We had planned to continue the hunt in Landrum, but we needed a shot of caffeine first. Once again quite by accident, we found The Open Road, a dear little coffee place where all four of us concluded that Starbucks should be worried. Not only did The Open Road have everything our sagging body required for a caffeinated perk up they also had Susan, the resident pianist.
She grew up during WW2 and played one song after another from the war years, ones she had always loved. As it happened, they were the same songs my brother and I had heard growing up because they were also our mother’s favorite tunes.
As soon as we sat down in the cozy alcove to sip our specialty coffees, Susan played, Sentimental Journey. It was as if Mama had requested it. I glanced over at my brother when my eyes began to fill. I thought: Mama is with us right now, happy that her two children are together. She wanted us to know that she was there too.
We lingered over our coffee listening to those old beloved tunes, and just before we left, Susan played, “I’ll Be Seeing You,” another of Mama’s favorites, and one that never fails to fill my heart with memories of her.
This story is not how I planned to begin my talk today, but the events of last Saturday perfectly illustrate what I want you to do as you gather material for writing memoir. Fleeting moments, meaningful at the time but too often forgotten over time, can trigger long forgotten memories that you want to include as you recount the days of your life.
Recollection is the first step you take when writing memoir. This is what happened for me on Saturday when I heard a certain song:
MY SENTIMENTAL JOURNEY
by Cappy Hall Rearick
“You may forget the one with whom you have laughed,
but never the one with whom you have wept.”~ Kahlil Gibran
Laughter can be cathartic, but a good cry is how I cleanse the clutter from my soul.
My penchant for sad movies where heroines die an untimely death began the day Mama took me with her to see the movie, Sentimental Journey.

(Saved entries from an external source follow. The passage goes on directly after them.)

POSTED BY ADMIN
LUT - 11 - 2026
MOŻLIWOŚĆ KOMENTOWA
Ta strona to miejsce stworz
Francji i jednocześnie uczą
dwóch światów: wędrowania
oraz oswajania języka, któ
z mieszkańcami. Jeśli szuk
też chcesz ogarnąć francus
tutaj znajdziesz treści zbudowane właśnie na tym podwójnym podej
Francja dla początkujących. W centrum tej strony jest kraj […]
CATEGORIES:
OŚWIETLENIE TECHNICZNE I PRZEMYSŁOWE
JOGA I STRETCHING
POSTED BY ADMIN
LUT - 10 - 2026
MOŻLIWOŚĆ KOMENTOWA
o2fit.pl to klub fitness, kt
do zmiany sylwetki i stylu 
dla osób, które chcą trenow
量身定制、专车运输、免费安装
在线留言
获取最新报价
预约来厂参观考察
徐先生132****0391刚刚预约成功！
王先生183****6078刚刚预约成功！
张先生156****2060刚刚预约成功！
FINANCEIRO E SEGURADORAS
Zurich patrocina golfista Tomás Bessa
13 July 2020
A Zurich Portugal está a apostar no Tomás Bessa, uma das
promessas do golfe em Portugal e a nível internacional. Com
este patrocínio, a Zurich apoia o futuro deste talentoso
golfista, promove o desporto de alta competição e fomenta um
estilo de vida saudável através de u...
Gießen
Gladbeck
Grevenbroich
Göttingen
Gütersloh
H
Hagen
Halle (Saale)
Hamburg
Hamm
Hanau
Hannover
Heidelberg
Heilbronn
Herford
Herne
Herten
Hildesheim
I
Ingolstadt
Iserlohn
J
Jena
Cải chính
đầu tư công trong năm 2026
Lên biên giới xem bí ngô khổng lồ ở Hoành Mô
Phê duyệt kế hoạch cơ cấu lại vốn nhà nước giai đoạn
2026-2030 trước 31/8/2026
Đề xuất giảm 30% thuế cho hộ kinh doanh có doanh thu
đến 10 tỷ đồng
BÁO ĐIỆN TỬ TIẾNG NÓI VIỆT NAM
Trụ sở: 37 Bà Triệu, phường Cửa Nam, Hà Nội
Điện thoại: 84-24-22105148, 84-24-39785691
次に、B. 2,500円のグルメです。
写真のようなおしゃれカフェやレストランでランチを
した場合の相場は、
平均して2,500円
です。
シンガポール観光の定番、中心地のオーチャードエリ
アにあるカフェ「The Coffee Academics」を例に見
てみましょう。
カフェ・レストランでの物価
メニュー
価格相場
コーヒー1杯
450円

She was crazy about John Payne and I guess because she was Irish, she believed Maureen O’Hara was her distant cousin. Mama apparently kissed the Blarney Stone at a very early age.
I was six-years-old but I clearly remember that day in the theater. Mama started to sob about five minutes into the film and I, lacking the capacity to understand her tears, cried along with her. She would pull out two tissues at a time from her pocketbook, hand one to me and then blow her nose with the other.

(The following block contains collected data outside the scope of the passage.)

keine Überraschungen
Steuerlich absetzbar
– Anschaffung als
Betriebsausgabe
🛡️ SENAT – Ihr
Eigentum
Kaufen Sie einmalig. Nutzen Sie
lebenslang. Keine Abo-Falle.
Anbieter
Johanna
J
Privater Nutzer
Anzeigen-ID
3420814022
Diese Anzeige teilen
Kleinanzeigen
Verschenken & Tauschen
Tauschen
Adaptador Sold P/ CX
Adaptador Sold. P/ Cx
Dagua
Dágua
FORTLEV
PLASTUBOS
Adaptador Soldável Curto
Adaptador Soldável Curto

Mama loved going to the picture show and it didn’t much matter if it was a drama, comedy or musical. Whatever was showing at the Carolina Theater (with the exception of Roy Rogers and Trigger) was the movie she stood in line and paid a quarter to see. For years, I went with her.
Together we saw Pinky, Johnny Belinda, Imitation of Life and Little Women, of course. Tearjerkers, every one of them. Occasionally, she took me with her to see a murder mystery. After seeing Edward G. Robinson stab a woman with scissors in The Woman in the Window, I woke up screaming for weeks.

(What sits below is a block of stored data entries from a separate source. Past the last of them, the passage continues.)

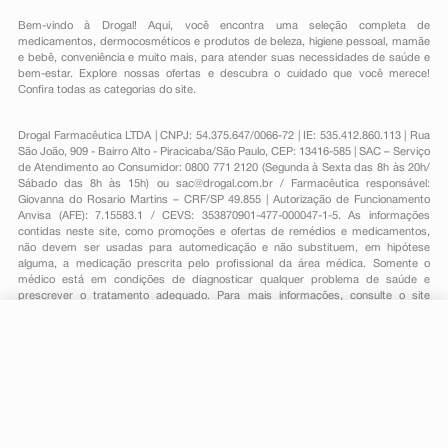
Bem-vindo à Drogal! Aqui, você encontra uma seleção completa de
medicamentos
,
dermocosméticos e produtos de beleza
,
higiene pessoal
,
mamãe
e bebê
,
conveniência
e muito mais, para atender suas necessidades de saúde e
bem-estar. Explore nossas ofertas e descubra o cuidado que você merece!
Confira todas as categorias do site.
Drogal Farmacêutica LTDA | CNPJ: 54.375.647/0066-72 | IE: 535.412.860.113 | Rua
São João, 909 - Bairro Alto - Piracicaba/São Paulo, CEP: 13416-585 | SAC – Serviço
de Atendimento ao Consumidor: 0800 771 2120 (Segunda à Sexta das 8h às 20h/
Sábado das 8h às 15h) ou
sac@drogal.com.br
/ Farmacêutica responsável:
Giovanna do Rosario Martins – CRF/SP 49.855 | Autorização de Funcionamento
Anvisa (AFE): 7.15583.1 / CEVS: 353870901-477-000047-1-5. As informações
contidas neste site, como promoções e ofertas de remédios e medicamentos,
não devem ser usadas para automedicação e não substituem, em hipótese
alguma, a medicação prescrita pelo profissional da área médica. Somente o
médico está em condições de diagnosticar qualquer problema de saúde e
prescrever o tratamento adequado. Para mais informações, consulte o site
Anvisa. As fotos contidas em nosso site são meramente ilustrativas. Promoções e
preços são válidos apenas para compras on-line, caso haja disponibilidade e
estão sujeitos a alterações no decorrer do dia. Todos os direitos reservados.
R$ 12,49
-
+
Comprar
Em
1
x
R$ 12,49
Powered by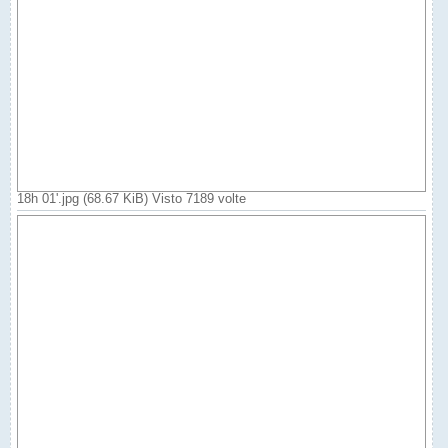
18h 01'.jpg (68.67 KiB) Visto 7189 volte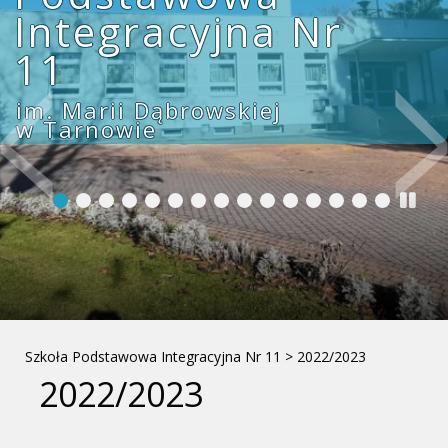
Integracyjna Nr
11
im. Marii Dąbrowskiej
w Tarnowie
Szkoła Podstawowa Integracyjna Nr 11
>
2022/2023
2022/2023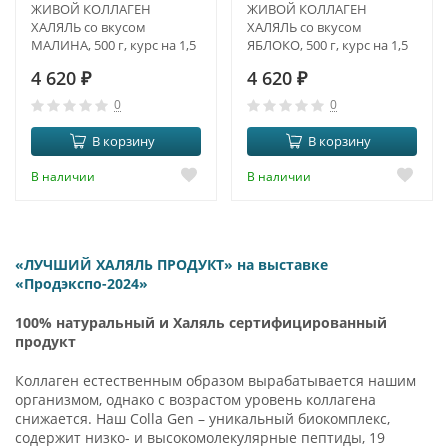
ЖИВОЙ КОЛЛАГЕН
ЖИВОЙ КОЛЛАГЕН
ХАЛЯЛЬ со вкусом
ХАЛЯЛЬ со вкусом
МАЛИНА, 500 г, курс на 1,5
ЯБЛОКО, 500 г, курс на 1,5
месяца
месяца
4 620
₽
4 620
₽
0
0
В корзину
В корзину
В наличии
В наличии
«ЛУЧШИЙ ХАЛЯЛЬ ПРОДУКТ» на выставке
«Продэкспо-2024»
1
00% натуральный и Халяль сертифицированный
продукт
Коллаген естественным образом вырабатывается нашим
организмом, однако с возрастом уровень коллагена
снижается. Наш Colla Gen – уникальный биокомплекс,
содержит низко- и высокомолекулярные пептиды, 19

But Sentimental Journey set the emotional bar for Mama and me. For the rest of her life, anytime that movie was mentioned either in conversation, a recorded version of the song, or even if the movie was replayed on television, Mama would look over at me with a knowing smile. That long ago day in the theater with her when I was just a child continued to be our shared moment in time, one that lingered between us for nearly fifty years.
Once when I was living in Los Angeles, she sent me a newspaper article about the movie. It was a tiny thing, not much more than a blurb, but I still have it. It’s tucked away in my memory box, yellow now with age. The day I got it, I opened the envelope and lifted out the two-inch square newspaper clipping and thought, “What in the world is this?” Then I read the heading: SENTIMENTAL JOURNEY. It said that TMC was running the movie again at such and such a time.
I skimmed it and then read the note Mama attached which said: “I saw this in today’s paper and thought of you. How could I not?”
Oscar Wilde said, “Memory really is the diary we carry around with us.”